She chose the easy-chair, and crossed her legs with a good deal of rustle and a considerable display of black silk stocking.

She looked at him curiously. "Are you still angry with me?" she asked.

"Well, I don't usually bear malice," he answered, "but I can scarcely forgive your method of dealing with Miss Rowan!"

"Or its results?" she asked, with a little laugh. "Well, I came out on the top, anyhow, and you must remember, Mr. Deane, that I was desperate,—you don't know how desperate," she continued, after a moment's pause. "I hadn't a shilling left in the world!—not a shilling!—not a friend! And somewhere in London there was wealth that belonged to me!"

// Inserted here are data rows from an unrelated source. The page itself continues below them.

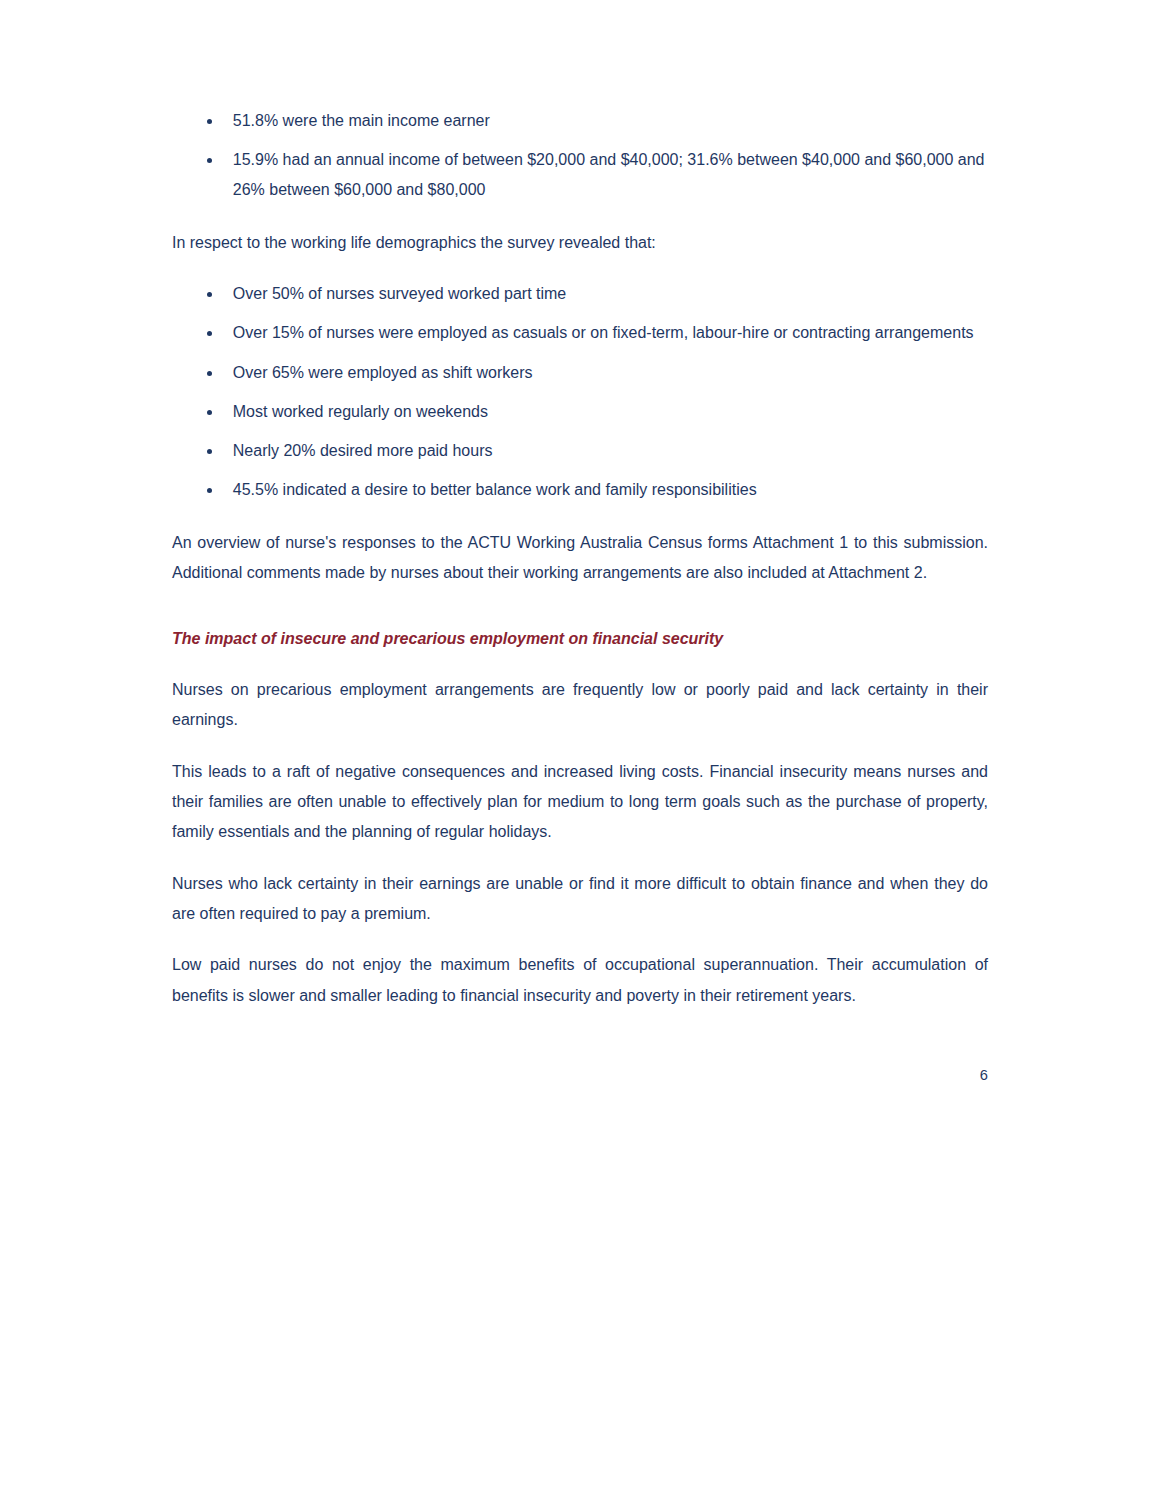51.8% were the main income earner
15.9% had an annual income of between $20,000 and $40,000; 31.6% between $40,000 and $60,000 and 26% between $60,000 and $80,000
In respect to the working life demographics the survey revealed that:
Over 50% of nurses surveyed worked part time
Over 15% of nurses were employed as casuals or on fixed-term, labour-hire or contracting arrangements
Over 65% were employed as shift workers
Most worked regularly on weekends
Nearly 20% desired more paid hours
45.5% indicated a desire to better balance work and family responsibilities
An overview of nurse's responses to the ACTU Working Australia Census forms Attachment 1 to this submission. Additional comments made by nurses about their working arrangements are also included at Attachment 2.
The impact of insecure and precarious employment on financial security
Nurses on precarious employment arrangements are frequently low or poorly paid and lack certainty in their earnings.
This leads to a raft of negative consequences and increased living costs. Financial insecurity means nurses and their families are often unable to effectively plan for medium to long term goals such as the purchase of property, family essentials and the planning of regular holidays.
Nurses who lack certainty in their earnings are unable or find it more difficult to obtain finance and when they do are often required to pay a premium.
Low paid nurses do not enjoy the maximum benefits of occupational superannuation. Their accumulation of benefits is slower and smaller leading to financial insecurity and poverty in their retirement years.
6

"That," Deane remarked dryly, "is a matter which is as yet undecided."

"Well, I judge by facts," she answered with a little laugh. "Lawyers don't usually throw money away, do they? They're willing to advance me all I want on the security of the Little Anna Gold-Mine."

Deane smiled upon her genially. "My mine," he remarked.

"No!" she declared,—"the property of the legatees of Richard Sinclair!"

Deane shook his head. "My dear young lady," he said, "you were more in your element when you walked bareheaded upon the sands of Rakney, and saved me from a wetting, than in your present pose."

"And you," she declared, "were nicer to me, a great deal, for those few days."